NASA scientists said they discovered a black hole in the Milky Way galaxy after observing an extremely rare X-ray nova. NASA/Goddard Space Flight Center

NASA scientists have discovered a black hole near the center of our Milky Way galaxy after observing an extremely rare star explosion.

The X-ray nova reached its peak on Sept. 18, soon revealing the inconspicuous black hole. After detecting a “new and rapidly brightening X-ray source,” scientists observed the nova over the course of several days, according to Space.com.

A nova occurs when a star expels a large amount of gas toward a nearby black hole or neutron star. Unlike a supernova, however, the star is not completely destroyed in the process. In this case, the black hole “munching” on the expelled gas allowed it to be seen. Astronomers say that witnessing such an event is extremely rare.

"Bright X-ray novae are so rare that they're essentially once-a-mission events and this is the first one Swift has seen," said Neil Gehrels, of NASA's Goddard Space Flight Center, in Greenbelt, Md., in a statement. "This is really something we've been waiting for."

Scientists viewed the phenomena via NASA’s Swift satellite and named the X-ray nova Swift J1745-26, after its coordinates in space. It is an estimated 20,000 to 30,000 light-years away from Earth in the Milky Way’s inner region.

Boris Sbarufatti, an astrophysicist, from Milan's Brera Observatory, and a member of the Swift team, said even in their rarity, the X-ray novae usually observed tends to be those where the central object is a black hole.

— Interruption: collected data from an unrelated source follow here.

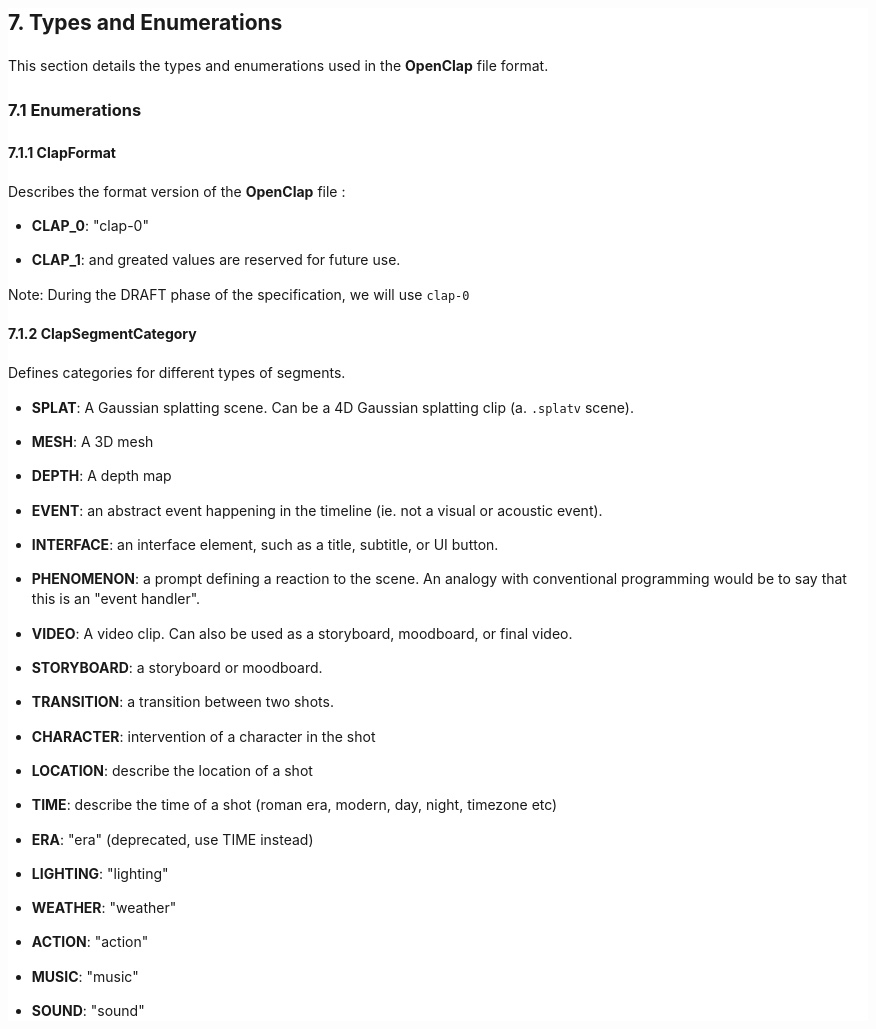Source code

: 
## 7. Types and Enumerations



This section details the types and enumerations used in the **OpenClap** file format.



### 7.1 Enumerations


#### 7.1.1 ClapFormat

Describes the format version of the **OpenClap** file
:
- **CLAP_0**: "clap-0"

- **CLAP_1**: and greated values are reserved for future use.


Note: During the DRAFT phase of the specification, we will use `clap-0`

#### 7.1.2 ClapSegmentCategory

Defines categories for different types of segments.

- **SPLAT**: A Gaussian splatting scene. Can be a 4D Gaussian splatting clip (a. `.splatv` scene).

- **MESH**: A 3D mesh

- **DEPTH**: A depth map

- **EVENT**: an abstract event happening in the timeline (ie. not a visual or acoustic event).

- **INTERFACE**: an interface element, such as a title, subtitle, or UI button.

- **PHENOMENON**: a prompt defining a reaction to the scene. An analogy with conventional programming would be to say that this is an "event handler".

- **VIDEO**: A video clip. Can also be used as a storyboard, moodboard, or final video.

- **STORYBOARD**: a storyboard or moodboard.

- **TRANSITION**: a transition between two shots.

- **CHARACTER**: intervention of a character in the shot

- **LOCATION**: describe the location of a shot

- **TIME**: describe the time of a shot (roman era, modern, day, night, timezone etc)

- **ERA**: "era" (deprecated, use TIME instead)

- **LIGHTING**: "lighting"

- **WEATHER**: "weather"

- **ACTION**: "action"

- **MUSIC**: "music"

- **SOUND**: "sound"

"Once the X-rays fade away, we hope to measure its mass and confirm its black hole status," Sbarufatti said in an Oct. 5 NASA statement.

The Swift team believes that Swift J1745-26 is a part of a “low-mass X-ray binary system,” comprised of the newly discovered black hole and a sun-like star. They theorize that after several decades of steadily syphoning gas from its star, a “glitch” caused an excessive amount of gas to accumulate around the black hole’s surrounding disk, causing the nova.

The system, being most luminous in X-rays, allowed scientists to detect the event.